Output the data word for word, dropping every image.

Stored data entries:
------------------------------------------------------------
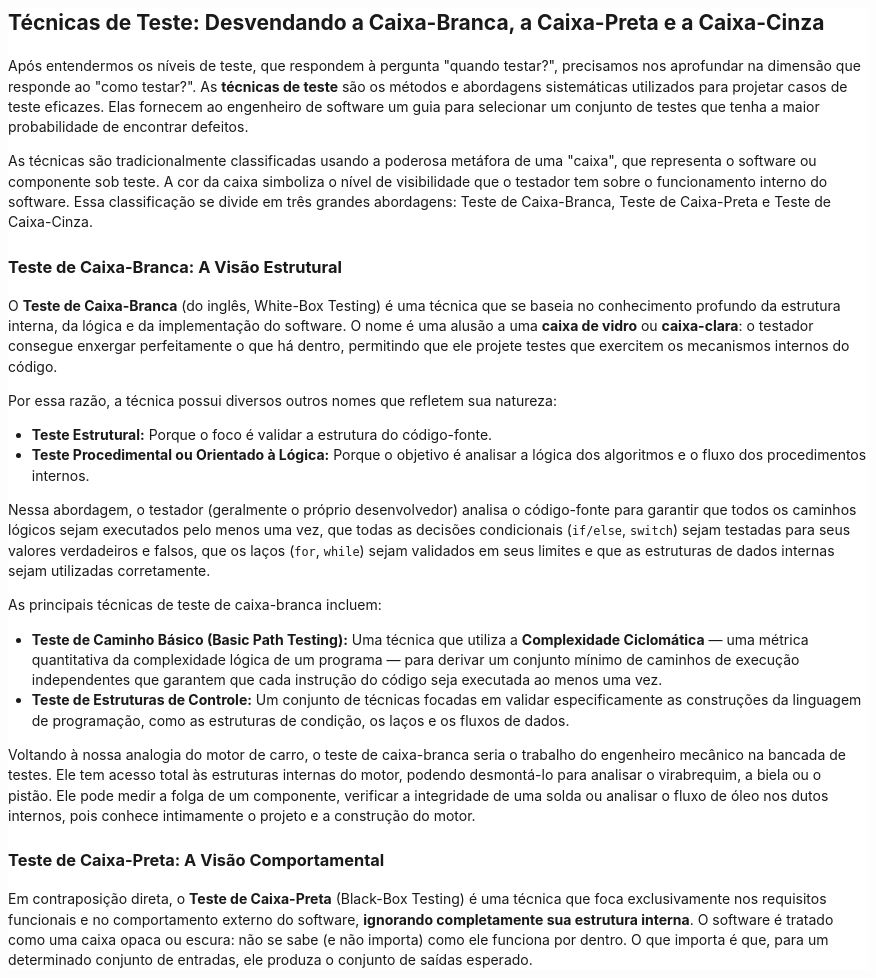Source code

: ## Técnicas de Teste: Desvendando a Caixa-Branca, a Caixa-Preta e a Caixa-Cinza

Após entendermos os níveis de teste, que respondem à pergunta "quando testar?", precisamos nos aprofundar na dimensão que responde ao "como testar?". As **técnicas de teste** são os métodos e abordagens sistemáticas utilizados para projetar casos de teste eficazes. Elas fornecem ao engenheiro de software um guia para selecionar um conjunto de testes que tenha a maior probabilidade de encontrar defeitos.

As técnicas são tradicionalmente classificadas usando a poderosa metáfora de uma "caixa", que representa o software ou componente sob teste. A cor da caixa simboliza o nível de visibilidade que o testador tem sobre o funcionamento interno do software. Essa classificação se divide em três grandes abordagens: Teste de Caixa-Branca, Teste de Caixa-Preta e Teste de Caixa-Cinza.

### Teste de Caixa-Branca: A Visão Estrutural

O **Teste de Caixa-Branca** (do inglês, White-Box Testing) é uma técnica que se baseia no conhecimento profundo da estrutura interna, da lógica e da implementação do software. O nome é uma alusão a uma **caixa de vidro** ou **caixa-clara**: o testador consegue enxergar perfeitamente o que há dentro, permitindo que ele projete testes que exercitem os mecanismos internos do código.

Por essa razão, a técnica possui diversos outros nomes que refletem sua natureza:

- **Teste Estrutural:** Porque o foco é validar a estrutura do código-fonte.
- **Teste Procedimental ou Orientado à Lógica:** Porque o objetivo é analisar a lógica dos algoritmos e o fluxo dos procedimentos internos.

Nessa abordagem, o testador (geralmente o próprio desenvolvedor) analisa o código-fonte para garantir que todos os caminhos lógicos sejam executados pelo menos uma vez, que todas as decisões condicionais (`if/else`, `switch`) sejam testadas para seus valores verdadeiros e falsos, que os laços (`for`, `while`) sejam validados em seus limites e que as estruturas de dados internas sejam utilizadas corretamente.

As principais técnicas de teste de caixa-branca incluem:

- **Teste de Caminho Básico (Basic Path Testing):** Uma técnica que utiliza a **Complexidade Ciclomática** — uma métrica quantitativa da complexidade lógica de um programa — para derivar um conjunto mínimo de caminhos de execução independentes que garantem que cada instrução do código seja executada ao menos uma vez.
- **Teste de Estruturas de Controle:** Um conjunto de técnicas focadas em validar especificamente as construções da linguagem de programação, como as estruturas de condição, os laços e os fluxos de dados.

Voltando à nossa analogia do motor de carro, o teste de caixa-branca seria o trabalho do engenheiro mecânico na bancada de testes. Ele tem acesso total às estruturas internas do motor, podendo desmontá-lo para analisar o virabrequim, a biela ou o pistão. Ele pode medir a folga de um componente, verificar a integridade de uma solda ou analisar o fluxo de óleo nos dutos internos, pois conhece intimamente o projeto e a construção do motor.

### Teste de Caixa-Preta: A Visão Comportamental

Em contraposição direta, o **Teste de Caixa-Preta** (Black-Box Testing) é uma técnica que foca exclusivamente nos requisitos funcionais e no comportamento externo do software, **ignorando completamente sua estrutura interna**. O software é tratado como uma caixa opaca ou escura: não se sabe (e não importa) como ele funciona por dentro. O que importa é que, para um determinado conjunto de entradas, ele produza o conjunto de saídas esperado.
------------------------------------------------------------
> RESPONSE FOR THIS EXERCISE
Source code

: ## Técnicas de Teste: Desvendando a Caixa-Branca, a Caixa-Preta e a Caixa-Cinza

Após entendermos os níveis de teste, que respondem à pergunta "quando testar?", precisamos nos aprofundar na dimensão que responde ao "como testar?". As **técnicas de teste** são os métodos e abordagens sistemáticas utilizados para projetar casos de teste eficazes. Elas fornecem ao engenheiro de software um guia para selecionar um conjunto de testes que tenha a maior probabilidade de encontrar defeitos.

As técnicas são tradicionalmente classificadas usando a poderosa metáfora de uma "caixa", que representa o software ou componente sob teste. A cor da caixa simboliza o nível de visibilidade que o testador tem sobre o funcionamento interno do software. Essa classificação se divide em três grandes abordagens: Teste de Caixa-Branca, Teste de Caixa-Preta e Teste de Caixa-Cinza.

### Teste de Caixa-Branca: A Visão Estrutural

O **Teste de Caixa-Branca** (do inglês, White-Box Testing) é uma técnica que se baseia no conhecimento profundo da estrutura interna, da lógica e da implementação do software. O nome é uma alusão a uma **caixa de vidro** ou **caixa-clara**: o testador consegue enxergar perfeitamente o que há dentro, permitindo que ele projete testes que exercitem os mecanismos internos do código.

Por essa razão, a técnica possui diversos outros nomes que refletem sua natureza:

- **Teste Estrutural:** Porque o foco é validar a estrutura do código-fonte.
- **Teste Procedimental ou Orientado à Lógica:** Porque o objetivo é analisar a lógica dos algoritmos e o fluxo dos procedimentos internos.

Nessa abordagem, o testador (geralmente o próprio desenvolvedor) analisa o código-fonte para garantir que todos os caminhos lógicos sejam executados pelo menos uma vez, que todas as decisões condicionais (`if/else`, `switch`) sejam testadas para seus valores verdadeiros e falsos, que os laços (`for`, `while`) sejam validados em seus limites e que as estruturas de dados internas sejam utilizadas corretamente.

As principais técnicas de teste de caixa-branca incluem:

- **Teste de Caminho Básico (Basic Path Testing):** Uma técnica que utiliza a **Complexidade Ciclomática** — uma métrica quantitativa da complexidade lógica de um programa — para derivar um conjunto mínimo de caminhos de execução independentes que garantem que cada instrução do código seja executada ao menos uma vez.
- **Teste de Estruturas de Controle:** Um conjunto de técnicas focadas em validar especificamente as construções da linguagem de programação, como as estruturas de condição, os laços e os fluxos de dados.

Voltando à nossa analogia do motor de carro, o teste de caixa-branca seria o trabalho do engenheiro mecânico na bancada de testes. Ele tem acesso total às estruturas internas do motor, podendo desmontá-lo para analisar o virabrequim, a biela ou o pistão. Ele pode medir a folga de um componente, verificar a integridade de uma solda ou analisar o fluxo de óleo nos dutos internos, pois conhece intimamente o projeto e a construção do motor.

### Teste de Caixa-Preta: A Visão Comportamental

Em contraposição direta, o **Teste de Caixa-Preta** (Black-Box Testing) é uma técnica que foca exclusivamente nos requisitos funcionais e no comportamento externo do software, **ignorando completamente sua estrutura interna**. O software é tratado como uma caixa opaca ou escura: não se sabe (e não importa) como ele funciona por dentro. O que importa é que, para um determinado conjunto de entradas, ele produza o conjunto de saídas esperado.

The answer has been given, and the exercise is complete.